RSUD Belitung Timur Tangani Satu Warga Terduga Suspect Corona

KBRN, Manggar : Seorang warga Manggar Kabupaten Belitung Timur berinisial C (30) masuk ruang Instalasi Gawat Darurat (IGD) RSUD Belitung Timur (Beltim).

Pasien laki-laki tersebut masuk IGD sekitar pukul 23.30 WIB dan langsung mendapatkan pemeriksaan intensif dari petugas jaga karena mengeluhkan batuk-batuk namun tanpa adanya gejala demam.

Sebagai tindak lanjut adanya pasien yang bergejala mirip infeksi Coronavirus, akhirnya mengarahkan yang bersangkutan ke suspect Corona karena berhasil diketahui bahwa pasien tersebut terakhir pernah kontak dengan penderita suspect Corona.

Pemerintah Kabupaten Belitung Timur yang diwakili Wakil Bupati Belitung Timur Burhanudin, bersama Ketua DPRD Kabupaten Beltim Fezzi Uktolseja, Wakapolres Beltim Kompol Bambang, Kadinkes Beltim Yulhaidir, dan Direktur RSUD Beltim dr. Cahyo, langsung mengadakan konferensi pers terkait hal tersebut di Kantor Bupati Beltim, Minggu (15/3/2020) siang.

Direktur RSUD Beltim, Cahyo pada konferensi pers tersebut membenarkan, bahwa pasien tersebut beberapa hari terakhir pernah kontak dengan penderita yang suspect corona.

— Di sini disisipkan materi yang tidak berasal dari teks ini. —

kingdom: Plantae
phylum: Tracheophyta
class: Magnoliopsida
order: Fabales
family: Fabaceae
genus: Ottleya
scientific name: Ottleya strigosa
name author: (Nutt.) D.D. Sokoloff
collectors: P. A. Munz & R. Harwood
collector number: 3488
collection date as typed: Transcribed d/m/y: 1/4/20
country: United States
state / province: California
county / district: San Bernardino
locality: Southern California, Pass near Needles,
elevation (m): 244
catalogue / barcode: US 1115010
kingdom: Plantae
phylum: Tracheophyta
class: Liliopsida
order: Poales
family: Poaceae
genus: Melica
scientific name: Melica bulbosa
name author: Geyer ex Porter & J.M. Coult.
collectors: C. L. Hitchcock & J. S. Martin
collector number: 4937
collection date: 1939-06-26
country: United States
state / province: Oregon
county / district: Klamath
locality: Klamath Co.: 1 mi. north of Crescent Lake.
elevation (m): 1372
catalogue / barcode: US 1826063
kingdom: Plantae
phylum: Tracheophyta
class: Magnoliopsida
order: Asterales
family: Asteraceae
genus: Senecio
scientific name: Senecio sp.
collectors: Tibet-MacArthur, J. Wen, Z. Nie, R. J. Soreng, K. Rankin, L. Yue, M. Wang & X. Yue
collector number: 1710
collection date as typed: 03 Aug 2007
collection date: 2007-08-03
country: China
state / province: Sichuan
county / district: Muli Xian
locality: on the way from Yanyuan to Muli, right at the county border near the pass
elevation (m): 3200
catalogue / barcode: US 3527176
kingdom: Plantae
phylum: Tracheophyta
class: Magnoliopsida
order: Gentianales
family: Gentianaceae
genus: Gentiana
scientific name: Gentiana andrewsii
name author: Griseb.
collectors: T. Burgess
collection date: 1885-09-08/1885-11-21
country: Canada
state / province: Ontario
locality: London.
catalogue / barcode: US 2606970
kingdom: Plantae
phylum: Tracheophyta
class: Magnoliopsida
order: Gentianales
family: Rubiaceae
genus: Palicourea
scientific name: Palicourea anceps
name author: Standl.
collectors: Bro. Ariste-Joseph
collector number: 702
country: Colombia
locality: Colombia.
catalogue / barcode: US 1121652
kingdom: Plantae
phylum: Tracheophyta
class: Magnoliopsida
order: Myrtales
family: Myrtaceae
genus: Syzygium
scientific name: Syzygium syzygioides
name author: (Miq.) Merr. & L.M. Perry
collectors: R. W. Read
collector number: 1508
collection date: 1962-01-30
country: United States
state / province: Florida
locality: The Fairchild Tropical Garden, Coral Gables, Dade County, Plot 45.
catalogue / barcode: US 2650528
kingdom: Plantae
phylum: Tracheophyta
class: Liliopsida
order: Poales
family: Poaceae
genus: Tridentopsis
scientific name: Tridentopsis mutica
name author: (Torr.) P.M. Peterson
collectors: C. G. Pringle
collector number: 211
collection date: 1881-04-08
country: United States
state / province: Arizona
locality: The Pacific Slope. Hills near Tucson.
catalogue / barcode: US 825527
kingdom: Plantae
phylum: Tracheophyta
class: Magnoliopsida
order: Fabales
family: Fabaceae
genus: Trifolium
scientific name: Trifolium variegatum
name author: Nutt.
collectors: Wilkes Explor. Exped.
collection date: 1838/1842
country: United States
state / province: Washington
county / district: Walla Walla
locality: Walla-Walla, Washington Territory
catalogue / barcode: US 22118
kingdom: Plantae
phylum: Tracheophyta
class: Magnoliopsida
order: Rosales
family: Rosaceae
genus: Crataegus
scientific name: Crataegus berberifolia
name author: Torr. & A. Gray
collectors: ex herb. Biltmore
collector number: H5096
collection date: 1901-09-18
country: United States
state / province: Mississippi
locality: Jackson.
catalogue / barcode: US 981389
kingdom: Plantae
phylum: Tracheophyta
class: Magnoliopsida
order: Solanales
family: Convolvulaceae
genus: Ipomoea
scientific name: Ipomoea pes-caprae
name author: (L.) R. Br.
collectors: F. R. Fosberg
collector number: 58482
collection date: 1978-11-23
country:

"Pasien tersebut laki-laki warga Manggar usia 30-an, datang kira-kira pukul 23.30 WIB tadi malam, dan kami baru bisa sampaikan sekarang karena memang yang bersangkutan langsung dalam penanganan serius oleh dokter jaga. Dan berdasarkan keterangan yang kami gali dari pasien, ia mengaku pernah kontak dengan pasien yang positif Corona beberapa hari terakhir. Ia baru pulang dari Bogor. Saat datang (ke RSUD Beltim) keluhannya batuk, tapi tidak sesak nafas. Batuknya sudah 6 (enam) hari terakhir. Siang ini kita rujuk ke UPT RSU dr.H.Marsidi Judono Tanjungpandan Belitung, walaupun dari hasil screening di ruang isolasi negatif," kata Cahyo, Minggu (15/3/2020).

Sementara Wakil Bupati Belitung Timur, Burhanudin menjelaskan bahwa Pemerintah Kabupaten Belitung Timur segera mengambil langkah strategis menyikapi adanya pasien terduga Covid-19 ini.

"Kita liburkan sekolah di Beltim semua tingkatan dari mulai PAUD hingga SMA terhitung Selasa, 17 Maret nanti hingga dua minggu ke depan. Oleh karena itu, kita semua kumpul di sini untuk berkoordinasi dengan seluruh yang terkait dengan penanganan dan antisipasi ke depan. Kita harapkan ini negatif. Intinya kita ingin masyarakat tenang, kita ingin tidak ada kepanikan dan percayakan dengan penanganan dokter," jelas Burhanudin.

Senada dengan Wabup, Ketua DPRD Kabupaten Belitung Timur, Fezzi Uktolseja menyampaikan bahwa pihaknya akan turun memeriksa kesiapan Kabupaten Belitung Timur dalam penanganan pasien.

"Kita besok kebetulan sudah jadwalkan pertemuan dengan Dinkes tapi keduluan ada kejadian ini. Dan segera kita akan periksa bagaimana kesiapan RSUD, terkait peralatan atau APD tenaga medis, ruang isolasi dan lain-lain. Mohon masyarakat tetap aktivitas biasa dan jangan panik," sebut Fezzi.

Dari pantauan RRI saat ini, pasien yang diduga suspect Corona tersebut masih dalam ruang isolasi dan terus dipantau kondisinya menit per menit dari tim medis RSUD Beltim yang menanganinya.

Dan saat ini pasien tersebut juga sedang persiapan dirujuk ke UPT RSU dr.H.Marsidi Judono, Tanjungpandan.